§ **PASSAGE TO READ**:
************

Second grade: teach students to locate and plot a point on a coordinate grid.

Third grade: incorporate coordinate grid work into the work third graders already do with perimeter and quadrilaterals.

Again, this is completely speculative: I’ve never tried to teach coordinate grids to first-graders, and have barely worked with fifth-graders on them, so maybe I’m missing something. I’m well aware that when you get into the weeds of math instruction, you uncover hidden concepts crucial to understanding what you want to teach, and if students don’t know those hidden concepts, they’ll never learn what you want them to learn.

But an approach like this – teaching coordinate grids earlier, teaching spreadsheets later, keeping analog clock use to a much briefer part of the curriculum–would enable students to learn modern technology instead of archaic technology.

I’m not sure you’re right, that it’d be 20-30 minutes; but when someone has a firm understanding of both multiplication and complex expressions, it’d certainly be simpler.

Consider that time is basically X:(5Y+Z), where X is the last number touched by the hour hand, Y is the last number touched by the minute hand, and Z is the number of notches past the last number touched by the minute hand. That’s is a helluva lot for most seven-year-olds to absorb, but by the time someone is fourteen, hopefully they’ve seen some complex expressions like that and could pick it up a little more easily.

Next hot take: let’s quit spending so much time teaching coin recognition!

Apologies. Yes, I read it, but apparently did not retain well enough to obtain a passing grade in your class.

Or the possibility exists that your prior post may not have been as memorable as you believe.

Upon re-reading, I suspect I was put off by the tone and lack of persuasiveness of your initial several posts, that I likely paid insufficient attention to Post 140/228 - which you could have directed me to slightly more graciously.

************

§ **ACTIVITY A**: In the discussion of math teaching, rewrite the paragraph beginning "Consider that time is basically" as a short list that keeps its main facts.
§ **ACTIVITY B**: According to the discussion of math teaching, what should second graders be taught to do on a coordinate grid?

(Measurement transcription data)
************

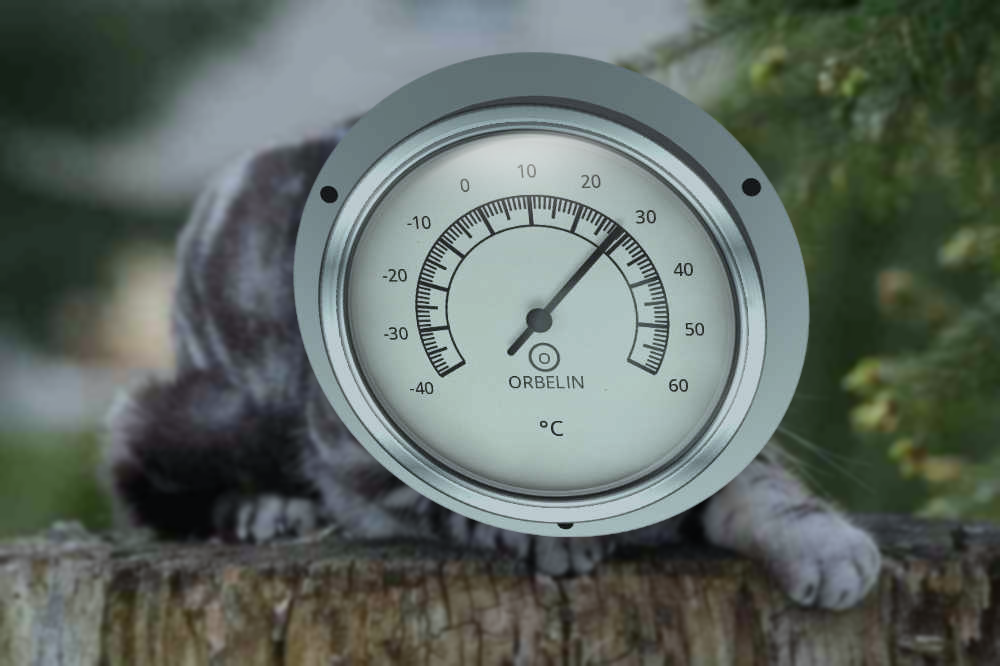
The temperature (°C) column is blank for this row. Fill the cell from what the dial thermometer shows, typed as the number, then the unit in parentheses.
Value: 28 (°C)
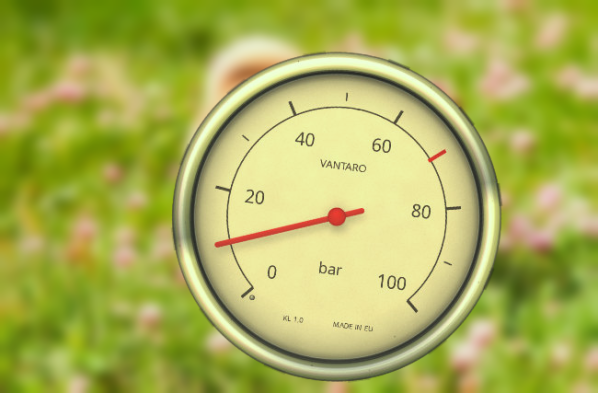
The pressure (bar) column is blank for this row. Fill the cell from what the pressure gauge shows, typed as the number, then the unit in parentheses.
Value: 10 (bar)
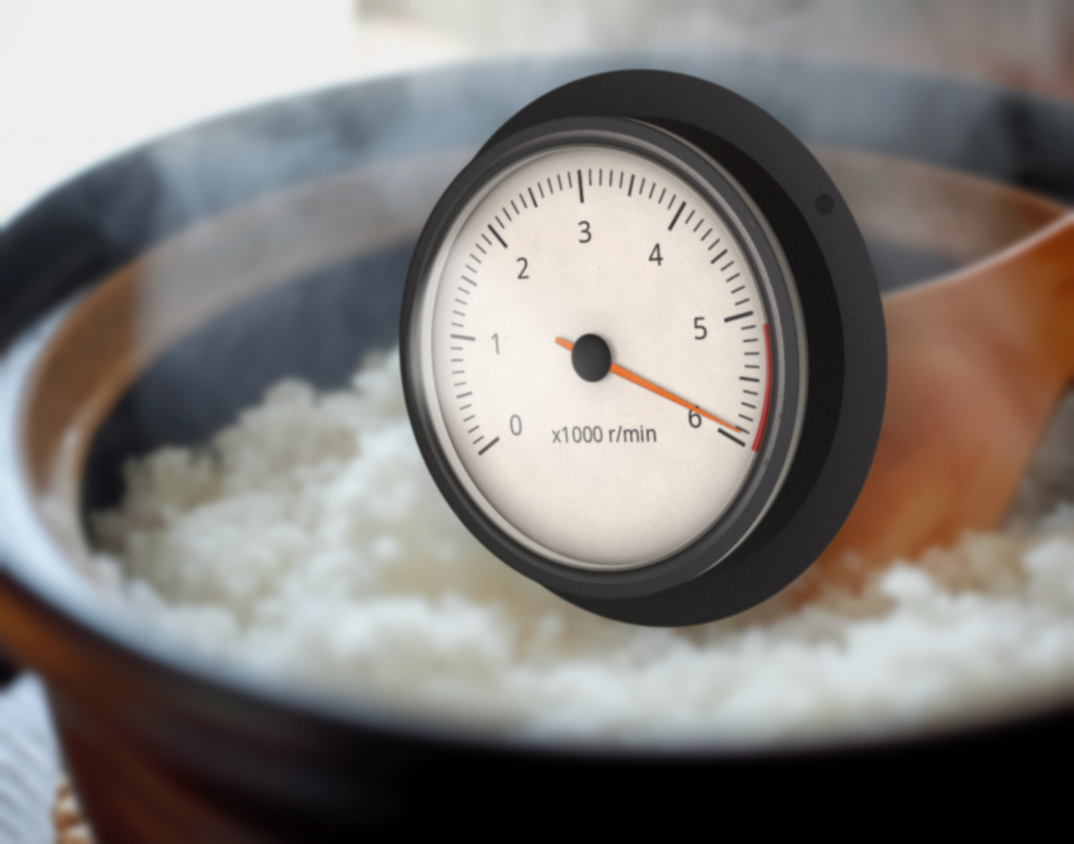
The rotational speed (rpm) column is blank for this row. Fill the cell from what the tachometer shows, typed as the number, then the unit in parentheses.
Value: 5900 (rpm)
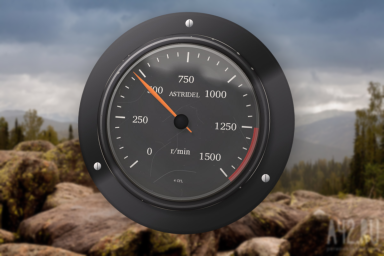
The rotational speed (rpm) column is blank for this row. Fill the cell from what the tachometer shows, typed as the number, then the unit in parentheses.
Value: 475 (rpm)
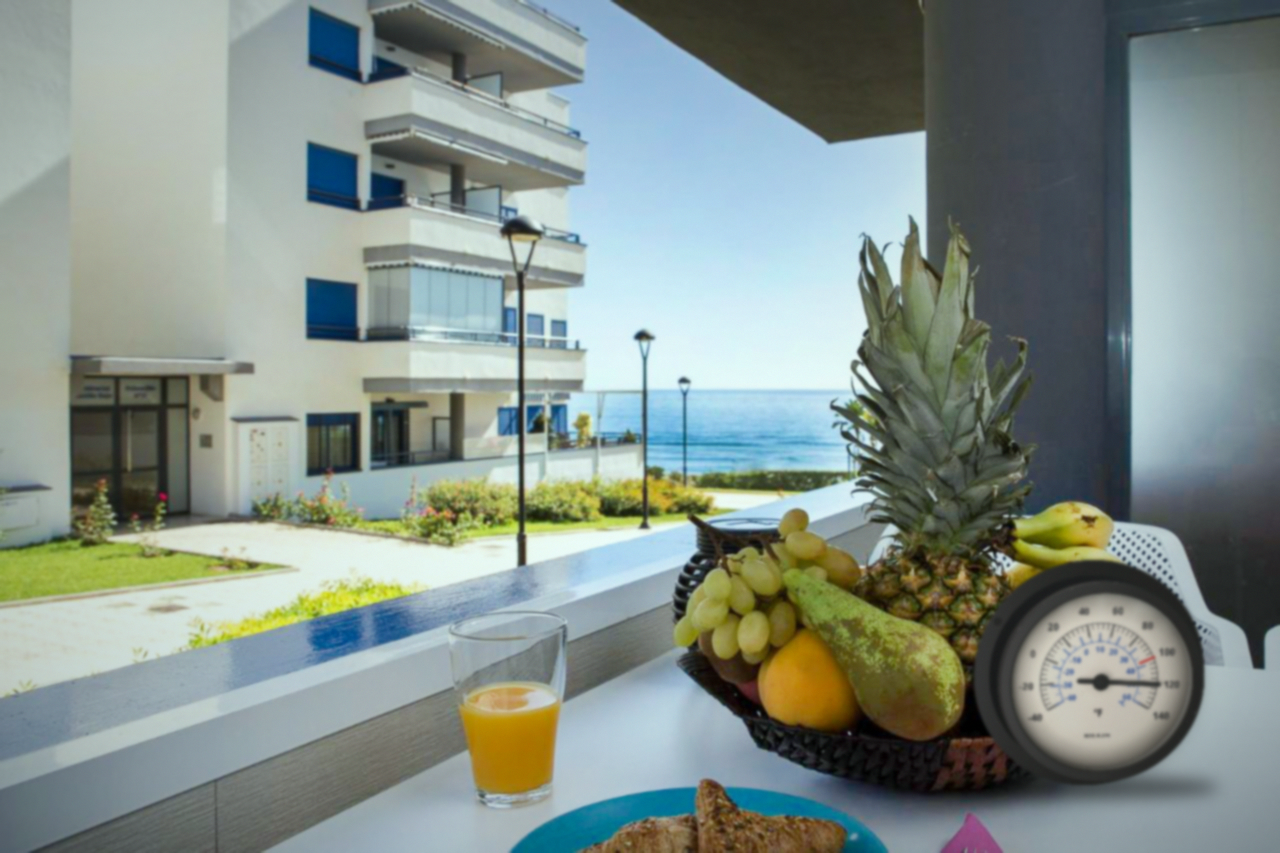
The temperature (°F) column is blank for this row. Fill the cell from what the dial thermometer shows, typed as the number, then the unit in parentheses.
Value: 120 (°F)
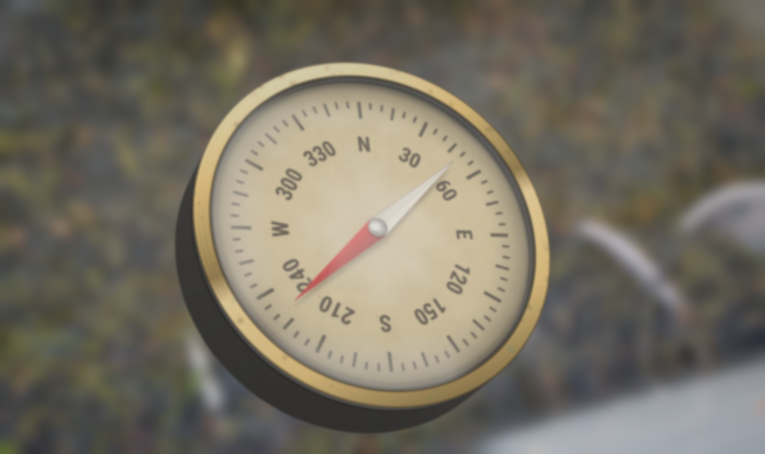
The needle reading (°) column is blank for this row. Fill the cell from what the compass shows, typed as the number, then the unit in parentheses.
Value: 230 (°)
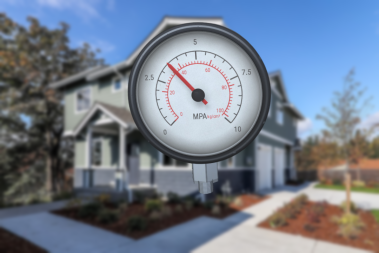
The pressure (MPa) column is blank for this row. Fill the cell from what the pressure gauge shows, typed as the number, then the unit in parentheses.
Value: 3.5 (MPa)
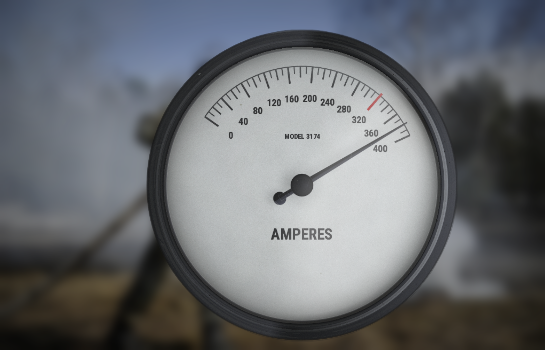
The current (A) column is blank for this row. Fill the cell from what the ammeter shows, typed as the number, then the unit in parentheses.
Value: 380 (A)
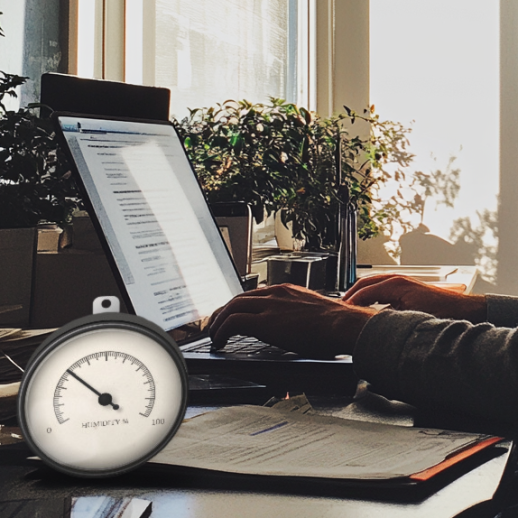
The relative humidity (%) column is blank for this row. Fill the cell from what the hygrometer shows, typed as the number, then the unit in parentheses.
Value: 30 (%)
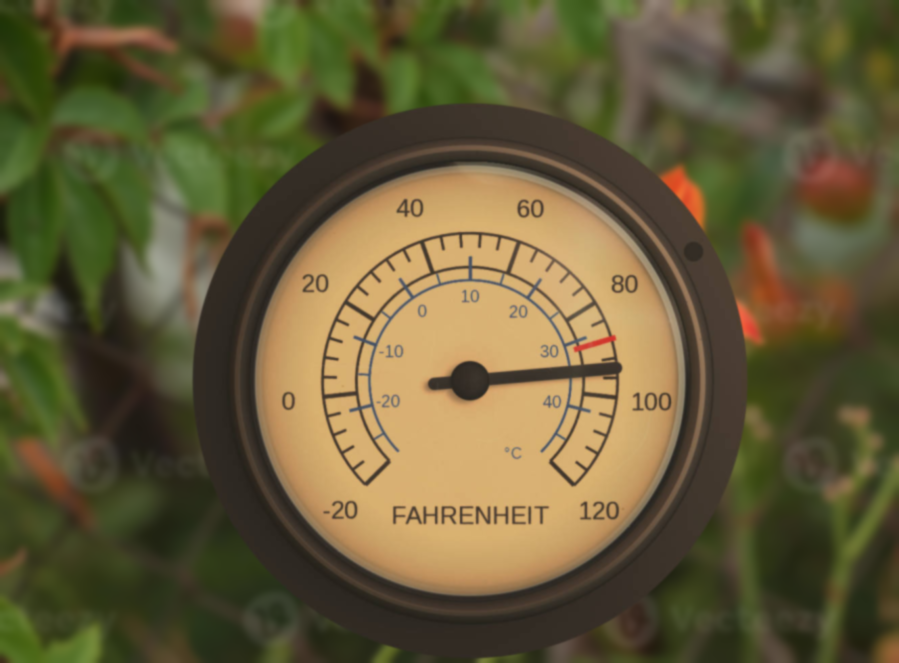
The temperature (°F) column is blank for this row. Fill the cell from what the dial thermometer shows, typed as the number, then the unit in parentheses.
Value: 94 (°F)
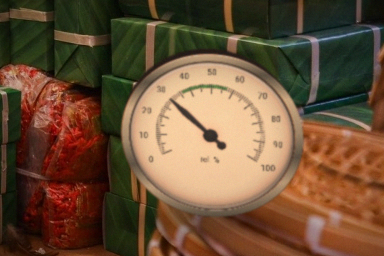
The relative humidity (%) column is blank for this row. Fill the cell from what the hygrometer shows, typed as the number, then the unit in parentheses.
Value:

************

§ **EXPECTED OUTPUT A**:
- Reading an analog clock can be expressed as X:(5Y+Z).
- X is the last number touched by the hour hand.
- Y is the last number touched by the minute hand.
- Z is the number of notches past the last number the minute hand touched.
- This is a lot for most seven-year-olds to absorb.
- By age fourteen, students have hopefully seen similar complex expressions and could learn it more easily.

§ **EXPECTED OUTPUT B**: Locate and plot a point.